- [Written task] Return only the lines from the one containing "## Overview" to the end of the entries below, exactly as written, both ends included.

BEGIN Provided information

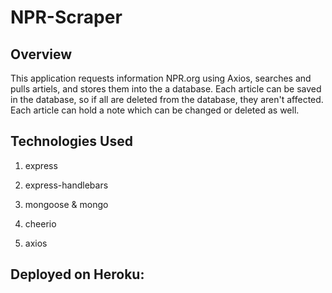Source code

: # NPR-Scraper

## Overview
This application requests information NPR.org using Axios, searches and pulls artiels, and stores them into the a database. Each article can be saved in the database, so if all are deleted from the database, they aren't affected. Each article can hold a note which can be changed or deleted as well.

## Technologies Used

   1. express

   2. express-handlebars

   3. mongoose & mongo 

   4. cheerio

   5. axios

## Deployed on Heroku:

END Provided information

- [Task output]
## Overview
This application requests information NPR.org using Axios, searches and pulls artiels, and stores them into the a database. Each article can be saved in the database, so if all are deleted from the database, they aren't affected. Each article can hold a note which can be changed or deleted as well.

## Technologies Used

   1. express

   2. express-handlebars

   3. mongoose & mongo 

   4. cheerio

   5. axios

## Deployed on Heroku:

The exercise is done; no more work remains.